For your own data, use any collection built with rasteret.build(...), rasteret.build_from_table(...), or reopened with rasteret.load(...).

Polygon AOIs From GeoPandas

If your polygons are in GeoPandas, call to_arrow() and pass the result to Rasteret. Columns such as plot_id, crop, and split come back in the get_gdf(...) result.

import geopandas as gpd
from shapely.geometry import box

plots = gpd.GeoDataFrame(
    {
        "plot_id": ["plot-a", "plot-b"],
        "crop": ["cassava", "maize"],
        "split": ["train", "val"],
    },
    geometry=[
        box(11.35, -0.0018, 11.38, -0.0008),
        box(11.42, -0.0012, 11.46, -0.0002),
    ],
    crs="OGC:CRS84",
)

aoi_table = plots.to_arrow(geometry_encoding="WKB")

gdf = collection.get_gdf(
    geometries=aoi_table,
    geometry_column="geometry",
    bands=["A00", "A01"],
)

The returned GeoDataFrame includes Rasteret result columns plus the AOI metadata columns such as plot_id, crop, and split.

Point Tables

For point sampling, pass a table with coordinate columns and the columns you want to keep.
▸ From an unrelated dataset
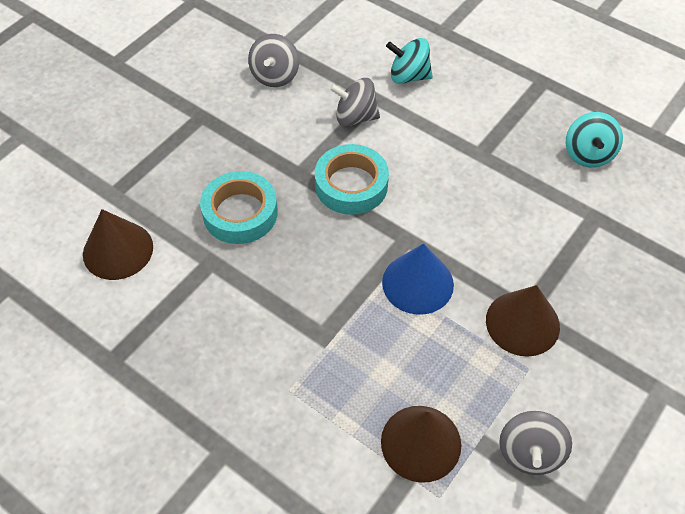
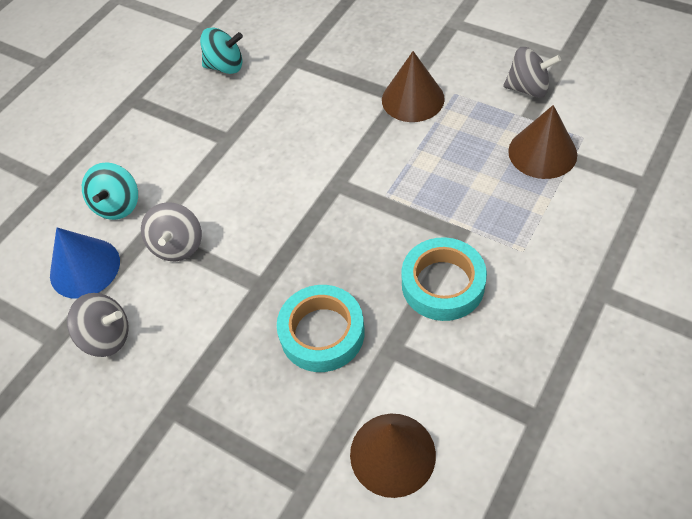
camera: 90 degrees left, 0 degrees up
(351, 185) = (274, 236): turquoise tape -> turquoise tape (443, 284)
(417, 283) = (386, 170): blue cone -> blue cone (85, 268)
Plain x/y or lon/lat columns do not say which CRS they use, so pass geometry_crs.

import pyarrow as pa

points = pa.table(
    {
        "sensor_id": ["s-001", "s-002"],
        "plot_id": ["plot-a", "plot-b"],
        "lon": [11.36, 11.44],
        "lat": [-0.001, -0.0005],
    }
)

samples = collection.sample_points(
    points=points,
    x_column="lon",
    y_column="lat",
    bands=["A00", "A01"],
    geometry_crs=4326,
)

The result includes the sample values, raster metadata, and the point metadata columns such as sensor_id, plot_id, lon, and lat.

DuckDB Spatial Joins

Use DuckDB when you want SQL joins before pixel reads. Copy the ST_GeomFromWKB(...) pattern below when joining Rasteret footprint geometry with a geometry column from another table.

import duckdb

con = duckdb.connect()
con.sql("INSTALL spatial; LOAD spatial;")
con.register("records", collection)
con.register("plots", aoi_table)

matched_plots = con.sql("""
    SELECT
        plots.plot_id,
        plots.crop,
        plots.split,
        plots.geometry AS plot_geometry
    FROM records, plots
    WHERE ST_Intersects(
        ST_GeomFromWKB(records.geometry),
        ST_GeomFromWKB(plots.geometry)
    )
""")

gdf = collection.get_gdf(
    geometries=matched_plots,
    geometry_column="plot_geometry",
    geometry_crs=4326,
    bands=["A00"],
)

The DuckDB query can be passed directly to Rasteret. geometry_crs=4326 is included because the SQL result no longer says which CRS the geometry uses.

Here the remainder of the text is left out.